The Supreme Court will decide the fate of Obamacare subsides and with them the fate of the law itself. Today the Court agreed to hear a case which will determine whether states without their own state-based insurance exchanges can grant subsidies to buyers.
The Court will hear an appeal to a 4th Circuit decision, King v. Burwell. In that decision, the Court ruled against the plaintiffs and in favor of the government. The case was appealed to the Supreme Court by the plaintiffs in July. A decision in the case should be issued by next July.
The underlying issue in the case is federal subsidies for people buying insurance on an exchange. According to the wording of the law, these subsidies are only available in states that set up a state-based exchange. Plaintiffs argue that states that use the federal exchange (that’s 36 states) may not disburse federal subsidies.
The Obama administration was aware of the tight language in the law but chose to circumvent it by issuing a ruling through the IRS. The IRS ruling essentially says that the federal exchange will be deemed equivalent to a state-exchange for the purpose of granting subsidies. Plaintiffs in the case say that is overstepping, that the IRS can not fix legislation drafted by Congress if that language is clear. The government position is that the law is ambiguous and therefore the IRS is acting within its scope to clarify it.
This summer two separate Circuit Courts issued contradictory rulings on the same day. In King v Burwell, the 4th Circuit Court ruled in favor of the government’s position. In Halbig, the D.C. Circuit ruled in favor of the plaintiffs. This seemed to set up the kind of Circuit Court split that often precedes the Supreme Court stepping in.
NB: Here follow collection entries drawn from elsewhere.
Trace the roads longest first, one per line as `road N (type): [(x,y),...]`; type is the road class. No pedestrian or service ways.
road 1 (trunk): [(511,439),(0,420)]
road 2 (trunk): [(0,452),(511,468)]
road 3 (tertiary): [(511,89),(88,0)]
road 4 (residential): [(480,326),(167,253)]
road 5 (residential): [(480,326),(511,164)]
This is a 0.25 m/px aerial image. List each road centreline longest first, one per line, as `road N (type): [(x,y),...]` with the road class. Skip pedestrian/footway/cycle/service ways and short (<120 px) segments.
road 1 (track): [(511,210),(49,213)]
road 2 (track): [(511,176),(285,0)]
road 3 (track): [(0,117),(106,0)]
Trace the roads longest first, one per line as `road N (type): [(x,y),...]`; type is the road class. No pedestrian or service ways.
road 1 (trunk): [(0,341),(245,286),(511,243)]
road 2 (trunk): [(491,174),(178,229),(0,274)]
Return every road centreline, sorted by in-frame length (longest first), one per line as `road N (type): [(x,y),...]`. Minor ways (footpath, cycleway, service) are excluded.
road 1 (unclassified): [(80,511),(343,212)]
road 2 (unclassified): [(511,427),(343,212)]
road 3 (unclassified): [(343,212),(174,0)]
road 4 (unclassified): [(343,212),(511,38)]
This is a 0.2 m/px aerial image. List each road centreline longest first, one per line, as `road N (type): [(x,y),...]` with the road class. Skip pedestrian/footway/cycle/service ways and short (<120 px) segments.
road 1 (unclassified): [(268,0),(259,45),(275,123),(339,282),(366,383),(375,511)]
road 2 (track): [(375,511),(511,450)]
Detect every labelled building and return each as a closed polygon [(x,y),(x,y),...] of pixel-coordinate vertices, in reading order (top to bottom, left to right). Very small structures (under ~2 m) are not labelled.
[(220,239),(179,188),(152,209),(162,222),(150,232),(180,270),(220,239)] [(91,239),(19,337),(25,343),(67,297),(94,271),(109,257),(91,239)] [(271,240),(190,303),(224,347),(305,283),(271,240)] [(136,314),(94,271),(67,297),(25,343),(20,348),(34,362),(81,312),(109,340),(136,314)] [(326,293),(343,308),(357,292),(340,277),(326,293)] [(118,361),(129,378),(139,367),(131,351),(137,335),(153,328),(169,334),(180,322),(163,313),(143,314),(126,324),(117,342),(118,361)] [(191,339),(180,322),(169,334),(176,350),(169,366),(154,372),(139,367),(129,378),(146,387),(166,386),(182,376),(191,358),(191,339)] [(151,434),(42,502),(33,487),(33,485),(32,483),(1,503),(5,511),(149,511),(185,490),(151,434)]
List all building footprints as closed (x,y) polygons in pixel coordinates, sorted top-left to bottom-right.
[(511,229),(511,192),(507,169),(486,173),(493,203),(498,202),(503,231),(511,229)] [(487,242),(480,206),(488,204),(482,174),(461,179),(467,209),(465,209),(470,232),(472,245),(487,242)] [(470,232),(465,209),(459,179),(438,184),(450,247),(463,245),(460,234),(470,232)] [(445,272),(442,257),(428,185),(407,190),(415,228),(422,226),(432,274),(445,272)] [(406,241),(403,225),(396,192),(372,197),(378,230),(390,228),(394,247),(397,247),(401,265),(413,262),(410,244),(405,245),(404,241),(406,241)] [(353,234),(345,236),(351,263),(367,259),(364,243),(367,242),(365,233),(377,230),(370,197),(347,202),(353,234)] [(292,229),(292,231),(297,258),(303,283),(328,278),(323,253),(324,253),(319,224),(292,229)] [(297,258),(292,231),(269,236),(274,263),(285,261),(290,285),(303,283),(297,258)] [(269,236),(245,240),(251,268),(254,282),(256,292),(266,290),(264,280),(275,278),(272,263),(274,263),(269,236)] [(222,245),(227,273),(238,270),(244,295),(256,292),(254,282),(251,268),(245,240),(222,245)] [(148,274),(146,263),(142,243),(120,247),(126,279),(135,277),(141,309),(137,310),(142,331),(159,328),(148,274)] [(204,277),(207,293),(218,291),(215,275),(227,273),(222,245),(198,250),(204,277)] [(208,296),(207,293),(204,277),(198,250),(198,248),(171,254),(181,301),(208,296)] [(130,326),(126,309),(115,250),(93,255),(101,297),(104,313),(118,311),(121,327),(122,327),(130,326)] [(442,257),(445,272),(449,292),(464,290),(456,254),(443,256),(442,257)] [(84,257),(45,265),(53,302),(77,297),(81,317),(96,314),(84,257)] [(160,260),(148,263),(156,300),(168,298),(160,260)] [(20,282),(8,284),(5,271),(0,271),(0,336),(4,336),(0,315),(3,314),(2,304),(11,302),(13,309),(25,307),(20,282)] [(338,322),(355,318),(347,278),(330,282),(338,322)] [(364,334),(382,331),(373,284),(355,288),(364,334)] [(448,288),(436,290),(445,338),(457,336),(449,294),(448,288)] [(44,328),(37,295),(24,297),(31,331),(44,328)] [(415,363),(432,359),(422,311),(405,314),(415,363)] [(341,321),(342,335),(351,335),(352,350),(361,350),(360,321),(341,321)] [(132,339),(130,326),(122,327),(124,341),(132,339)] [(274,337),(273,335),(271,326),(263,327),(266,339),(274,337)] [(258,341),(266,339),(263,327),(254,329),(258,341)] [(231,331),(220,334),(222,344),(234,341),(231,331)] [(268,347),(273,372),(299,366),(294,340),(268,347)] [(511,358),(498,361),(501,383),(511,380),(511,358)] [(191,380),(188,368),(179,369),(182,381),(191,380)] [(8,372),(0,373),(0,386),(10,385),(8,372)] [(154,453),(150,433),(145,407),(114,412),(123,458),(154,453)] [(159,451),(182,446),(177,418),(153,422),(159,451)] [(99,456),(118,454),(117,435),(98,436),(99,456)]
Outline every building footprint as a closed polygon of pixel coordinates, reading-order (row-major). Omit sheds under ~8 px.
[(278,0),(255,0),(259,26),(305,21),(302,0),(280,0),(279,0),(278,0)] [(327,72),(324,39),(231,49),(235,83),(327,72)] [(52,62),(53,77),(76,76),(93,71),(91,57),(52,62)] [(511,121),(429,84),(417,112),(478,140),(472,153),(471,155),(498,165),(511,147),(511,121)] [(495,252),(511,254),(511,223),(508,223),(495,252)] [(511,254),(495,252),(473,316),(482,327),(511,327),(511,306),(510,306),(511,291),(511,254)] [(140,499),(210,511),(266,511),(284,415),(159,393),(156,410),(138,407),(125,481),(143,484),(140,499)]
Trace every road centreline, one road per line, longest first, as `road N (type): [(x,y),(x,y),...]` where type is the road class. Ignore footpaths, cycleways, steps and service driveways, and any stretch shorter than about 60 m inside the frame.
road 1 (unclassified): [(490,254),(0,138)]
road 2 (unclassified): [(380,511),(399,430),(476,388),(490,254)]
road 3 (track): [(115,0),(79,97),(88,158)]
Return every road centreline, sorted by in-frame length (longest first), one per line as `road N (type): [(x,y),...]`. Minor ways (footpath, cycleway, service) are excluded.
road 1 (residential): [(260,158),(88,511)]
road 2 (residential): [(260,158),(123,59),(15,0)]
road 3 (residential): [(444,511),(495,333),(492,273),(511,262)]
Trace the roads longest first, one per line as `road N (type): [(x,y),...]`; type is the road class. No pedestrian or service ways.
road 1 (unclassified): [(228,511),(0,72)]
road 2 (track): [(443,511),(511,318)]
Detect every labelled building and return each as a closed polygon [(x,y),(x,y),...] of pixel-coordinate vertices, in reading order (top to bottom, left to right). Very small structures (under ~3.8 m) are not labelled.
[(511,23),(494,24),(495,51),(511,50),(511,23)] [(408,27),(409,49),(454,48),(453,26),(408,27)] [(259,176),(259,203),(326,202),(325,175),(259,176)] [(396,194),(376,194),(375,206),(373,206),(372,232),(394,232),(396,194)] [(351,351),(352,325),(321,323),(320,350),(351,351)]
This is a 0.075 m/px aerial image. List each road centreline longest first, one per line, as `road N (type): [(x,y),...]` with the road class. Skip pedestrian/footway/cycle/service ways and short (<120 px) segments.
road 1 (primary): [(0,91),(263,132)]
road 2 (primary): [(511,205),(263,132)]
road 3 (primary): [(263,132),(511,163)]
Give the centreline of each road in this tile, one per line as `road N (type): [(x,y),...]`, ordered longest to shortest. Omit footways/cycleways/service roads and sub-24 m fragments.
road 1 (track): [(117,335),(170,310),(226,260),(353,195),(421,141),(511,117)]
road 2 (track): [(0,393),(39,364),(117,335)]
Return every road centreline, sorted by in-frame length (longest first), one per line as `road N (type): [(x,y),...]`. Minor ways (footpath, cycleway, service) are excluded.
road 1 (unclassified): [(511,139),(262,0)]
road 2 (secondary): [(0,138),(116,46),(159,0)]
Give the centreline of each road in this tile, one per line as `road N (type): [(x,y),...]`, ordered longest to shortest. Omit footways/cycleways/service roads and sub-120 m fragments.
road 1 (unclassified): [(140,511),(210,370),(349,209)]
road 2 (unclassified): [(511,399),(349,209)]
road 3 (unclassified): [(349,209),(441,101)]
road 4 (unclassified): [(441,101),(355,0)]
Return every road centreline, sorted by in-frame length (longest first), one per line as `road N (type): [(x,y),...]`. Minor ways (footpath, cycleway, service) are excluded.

But there was a wrinkle in the case which observers expected to remove the split. The D.C. ruling had been made by a 3-judge panel, not by the full D.C. Circuit. That meant the Court had the option to vacate the previous order and issue a new ruling. And since the D.C. Circuit had been stacked with liberal judges (thanks to Sen. Reid’s use of the “nuclear option”), most observers expected the initial ruling would be overturned. The D.C. Circuit did, as expected, vacate the prior ruling and announce that it would re-hear the case en banc; however, today’s move by the Supreme Court means their decision will be moot.
If the Supreme Court were to rule in favor of plaintiffs, subsidies would be cut off to people buying insurance in most states making them pay the full cost for their plans. Since most people using the exchanges thus far receive subsidies and since the subsidies are often a significant percentage of the monthly premium, chances are many or most would drop their Obamacare coverage. Additionally, other aspects of the law, including the individual mandate are tied to subsidies. Without the mandate there would be no incentive, no stick, forcing people into the program.
The Court put off a decision on the case just last week but some observers said that move actually meant they were more likely to take the case this week.